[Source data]
"""

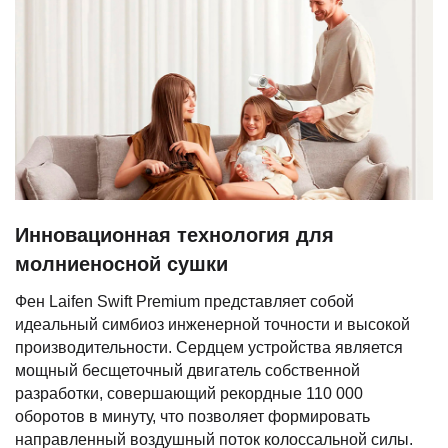
Инновационная технология для
молниеносной сушки
Фен Laifen Swift Premium представляет собой
идеальный симбиоз инженерной точности и высокой
производительности. Сердцем устройства является
мощный бесщеточный двигатель собственной
разработки, совершающий рекордные 110 000
оборотов в минуту, что позволяет формировать
направленный воздушный поток колоссальной силы.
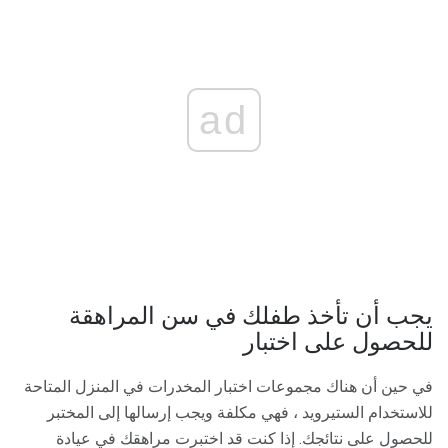
ad
يجب أن تأخذ طفلك في سن المراهقة
للحصول على اختبار
في حين أن هناك مجموعات اختبار المخدرات في المنزل المتاحة
للاستخدام الستيرويد ، فهي مكلفة ويجب إرسالها إلى المختبر
للحصول على نتائجك. إذا كنت قد اختبرت مراهقك في عيادة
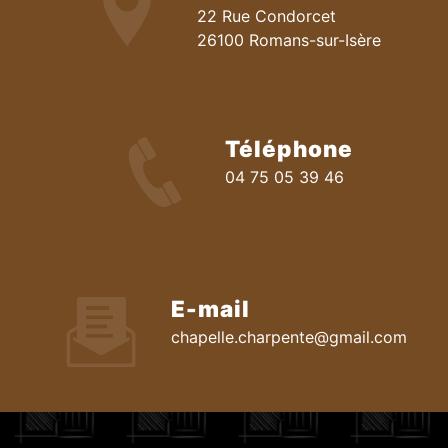
22 Rue Condorcet
26100 Romans-sur-Isère
Téléphone
04 75 05 39 46
E-mail
chapelle.charpente@gmail.com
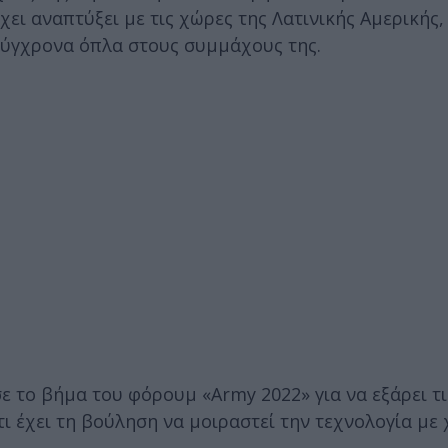
χει αναπτύξει με τις χώρες της Λατινικής Αμερικής,
ι σύγχρονα όπλα στους συμμάχους της.
ε το βήμα του φόρουμ «Army 2022» για να εξάρει τι
 έχει τη βούληση να μοιραστεί την τεχνολογία με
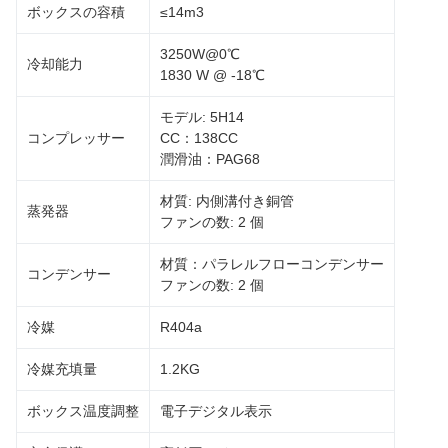
ボックスの容積
≤14m3
3250W@0℃
冷却能力
1830 W @ -18℃
モデル: 5H14
コンプレッサー
CC：138CC
潤滑油：PAG68
材質: 内側溝付き銅管
蒸発器
ファンの数: 2 個
材質：パラレルフローコンデンサー
コンデンサー
ファンの数: 2 個
冷媒
R404a
冷媒充填量
1.2KG
ボックス温度調整
電子デジタル表示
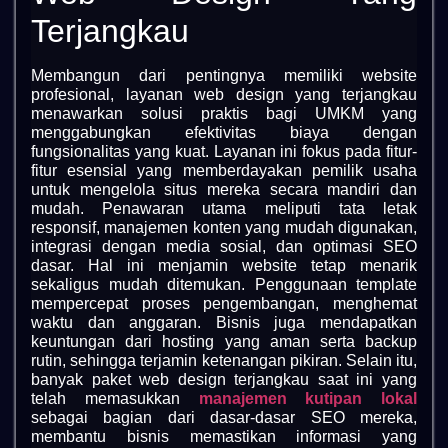
Terjangkau
Membangun dari pentingnya memiliki website
profesional, layanan web design yang terjangkau
menawarkan solusi praktis bagi UMKM yang
menggabungkan efektivitas biaya dengan
fungsionalitas yang kuat. Layanan ini fokus pada fitur-
fitur esensial yang memberdayakan pemilik usaha
untuk mengelola situs mereka secara mandiri dan
mudah. Penawaran utama meliputi tata letak
responsif, manajemen konten yang mudah digunakan,
integrasi dengan media sosial, dan optimasi SEO
dasar. Hal ini menjamin website tetap menarik
sekaligus mudah ditemukan. Penggunaan template
mempercepat proses pengembangan, menghemat
waktu dan anggaran. Bisnis juga mendapatkan
keuntungan dari hosting yang aman serta backup
rutin, sehingga terjamin ketenangan pikiran. Selain itu,
banyak paket web design terjangkau saat ini yang
telah memasukkan
manajemen kutipan lokal
sebagai bagian dari dasar-dasar SEO mereka,
membantu bisnis memastikan informasi yang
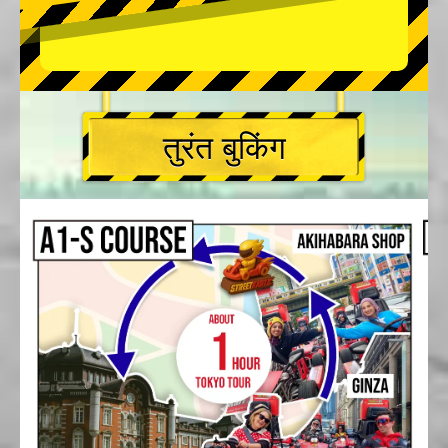
तुरंत बुकिंग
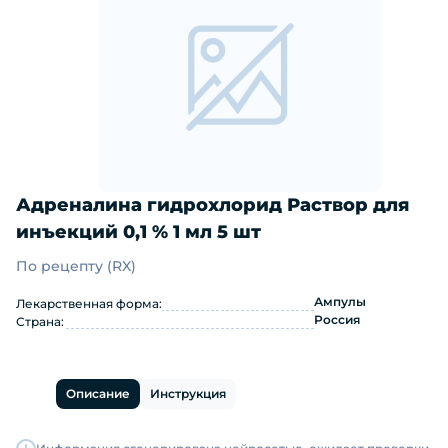
Адреналина гидрохлорид Раствор для
инъекций 0,1 % 1 мл 5 шт
По рецепту (RX)
Адреналина гидрохлорид Раствор дл
Ампулы
Лекарственная форма:
Россия
Страна:
Описание
Инструкция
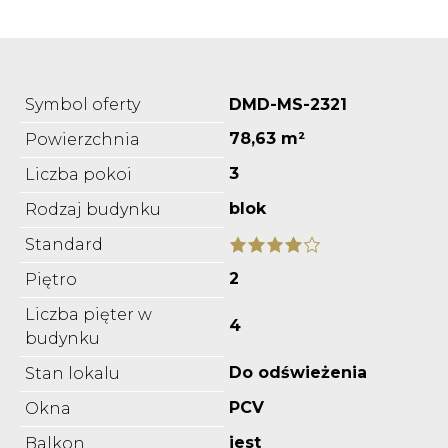
Symbol oferty
DMD-MS-2321
78,63 m²
Powierzchnia
3
Liczba pokoi
blok
Rodzaj budynku
Standard
2
Piętro
Liczba pięter w
4
budynku
Do odświeżenia
Stan lokalu
PCV
Okna
jest
Balkon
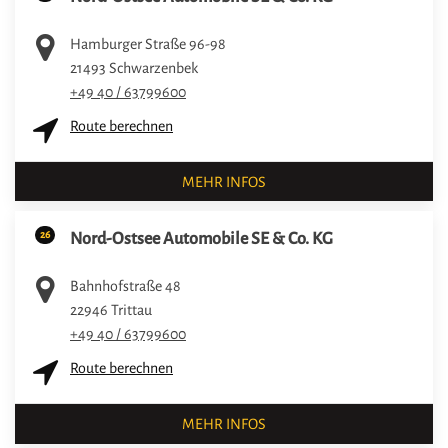
Hamburger Straße 96-98
21493
Schwarzenbek
+49 40 / 63799600
Route berechnen
MEHR INFOS
26
Nord-Ostsee Automobile SE & Co. KG
Bahnhofstraße 48
22946
Trittau
+49 40 / 63799600
Route berechnen
MEHR INFOS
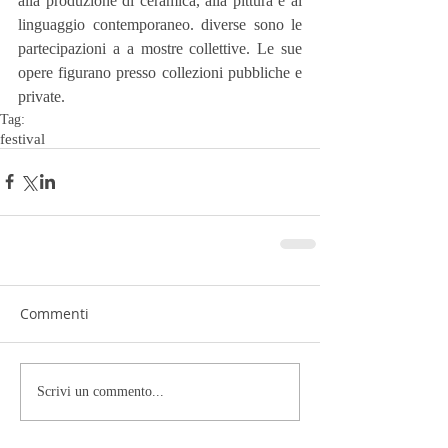
alla produzione di ceramica, alla pittura e al 
linguaggio contemporaneo. diverse sono le 
partecipazioni a a mostre collettive. Le sue 
opere figurano presso collezioni pubbliche e 
private.
Tag:
festival
Commenti
Scrivi un commento...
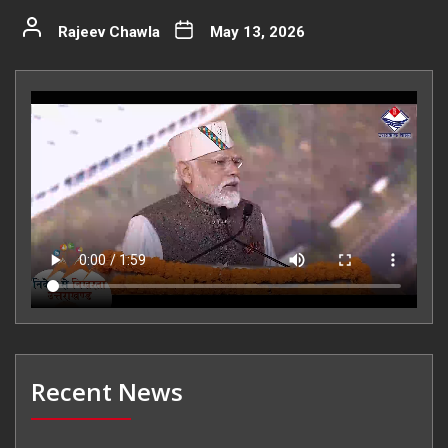
Rajeev Chawla
May 13, 2026
Recent News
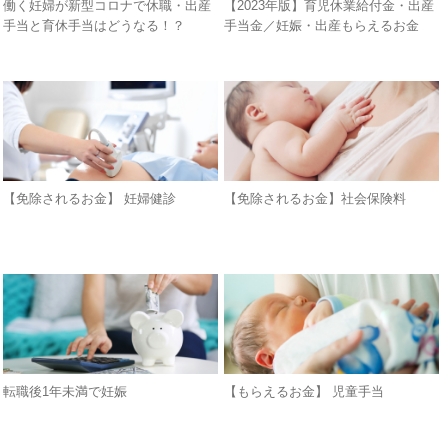
働く妊婦が新型コロナで休職・出産
【2023年版】育児休業給付金・出産
手当と育休手当はどうなる！？
手当金／妊娠・出産もらえるお金
【免除されるお金】 妊婦健診
【免除されるお金】社会保険料
転職後1年未満で妊娠
【もらえるお金】 児童手当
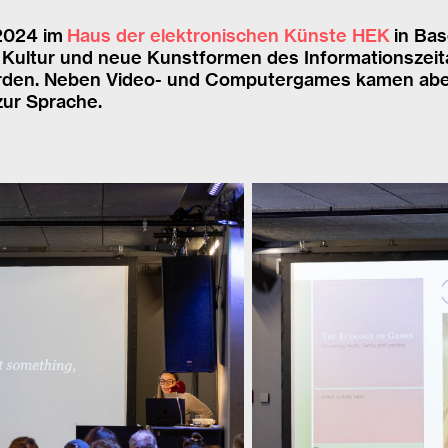
 2024 im
Haus der elektronischen Künste HEK
in Bas
le Kultur und neue Kunstformen des Informationszeit
werden. Neben Video- und Computergames kamen abe
zur Sprache.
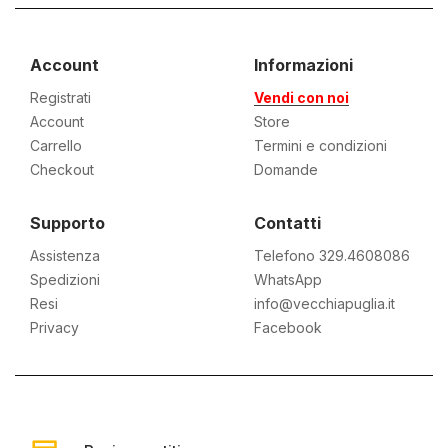
Account
Informazioni
Registrati
Vendi con noi
Account
Store
Carrello
Termini e condizioni
Checkout
Domande
Supporto
Contatti
Assistenza
Telefono 329.4608086
Spedizioni
WhatsApp
Resi
info@vecchiapuglia.it
Privacy
Facebook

"""

- Work instruction
Reproduce the text of every entry above, replacing each occurrence of "MEHR INFOS" with "WEITERE INFOS" and leaving everything else unchanged. Omit the pictures from your answer.

- Worked solution
Инновационная технология для
молниеносной сушки
Фен Laifen Swift Premium представляет собой
идеальный симбиоз инженерной точности и высокой
производительности. Сердцем устройства является
мощный бесщеточный двигатель собственной
разработки, совершающий рекордные 110 000
оборотов в минуту, что позволяет формировать
направленный воздушный поток колоссальной силы.
ad
يجب أن تأخذ طفلك في سن المراهقة
للحصول على اختبار
في حين أن هناك مجموعات اختبار المخدرات في المنزل المتاحة
للاستخدام الستيرويد ، فهي مكلفة ويجب إرسالها إلى المختبر
للحصول على نتائجك. إذا كنت قد اختبرت مراهقك في عيادة
22 Rue Condorcet
26100 Romans-sur-Isère
Téléphone
04 75 05 39 46
E-mail
chapelle.charpente@gmail.com
χει αναπτύξει με τις χώρες της Λατινικής Αμερικής,
ι σύγχρονα όπλα στους συμμάχους της.
ε το βήμα του φόρουμ «Army 2022» για να εξάρει τι
 έχει τη βούληση να μοιραστεί την τεχνολογία με
ボックスの容積
≤14m3
3250W@0℃
冷却能力
1830 W @ -18℃
モデル: 5H14
コンプレッサー
CC：138CC
潤滑油：PAG68
材質: 内側溝付き銅管
蒸発器
ファンの数: 2 個
材質：パラレルフローコンデンサー
コンデンサー
ファンの数: 2 個
冷媒
R404a
冷媒充填量
1.2KG
ボックス温度調整
電子デジタル表示
Terjangkau
Membangun dari pentingnya memiliki website
profesional, layanan web design yang terjangkau
menawarkan solusi praktis bagi UMKM yang
menggabungkan efektivitas biaya dengan
fungsionalitas yang kuat. Layanan ini fokus pada fitur-
fitur esensial yang memberdayakan pemilik usaha
untuk mengelola situs mereka secara mandiri dan
mudah. Penawaran utama meliputi tata letak
responsif, manajemen konten yang mudah digunakan,
integrasi dengan media sosial, dan optimasi SEO
dasar. Hal ini menjamin website tetap menarik
sekaligus mudah ditemukan. Penggunaan template
mempercepat proses pengembangan, menghemat
waktu dan anggaran. Bisnis juga mendapatkan
keuntungan dari hosting yang aman serta backup
rutin, sehingga terjamin ketenangan pikiran. Selain itu,
banyak paket web design terjangkau saat ini yang
telah memasukkan
manajemen kutipan lokal
sebagai bagian dari dasar-dasar SEO mereka,
membantu bisnis memastikan informasi yang
तुरंत बुकिंग
Адреналина гидрохлорид Раствор для
инъекций 0,1 % 1 мл 5 шт
По рецепту (RX)
Адреналина гидрохлорид Раствор дл
Ампулы
Лекарственная форма:
Россия
Страна:
Описание
Инструкция
Symbol oferty
DMD-MS-2321
78,63 m²
Powierzchnia
3
Liczba pokoi
blok
Rodzaj budynku
Standard
2
Piętro
Liczba pięter w
4
budynku
Do odświeżenia
Stan lokalu
PCV
Okna
jest
Balkon
Hamburger Straße 96-98
21493
Schwarzenbek
+49 40 / 63799600
Route berechnen
WEITERE INFOS
26
Nord-Ostsee Automobile SE & Co. KG
Bahnhofstraße 48
22946
Trittau
+49 40 / 63799600
Route berechnen
WEITERE INFOS
alla produzione di ceramica, alla pittura e al 
linguaggio contemporaneo. diverse sono le 
partecipazioni a a mostre collettive. Le sue 
opere figurano presso collezioni pubbliche e 
private.
Tag:
festival
Commenti
Scrivi un commento...
Rajeev Chawla
May 13, 2026
Recent News
働く妊婦が新型コロナで休職・出産
【2023年版】育児休業給付金・出産
手当と育休手当はどうなる！？
手当金／妊娠・出産もらえるお金
【免除されるお金】 妊婦健診
【免除されるお金】社会保険料
転職後1年未満で妊娠
【もらえるお金】 児童手当
 2024 im
Haus der elektronischen Künste HEK
in Bas
le Kultur und neue Kunstformen des Informationszeit
werden. Neben Video- und Computergames kamen abe
zur Sprache.
Account
Informazioni
Registrati
Vendi con noi
Account
Store
Carrello
Termini e condizioni
Checkout
Domande
Supporto
Contatti
Assistenza
Telefono 329.4608086
Spedizioni
WhatsApp
Resi
info@vecchiapuglia.it
Privacy
Facebook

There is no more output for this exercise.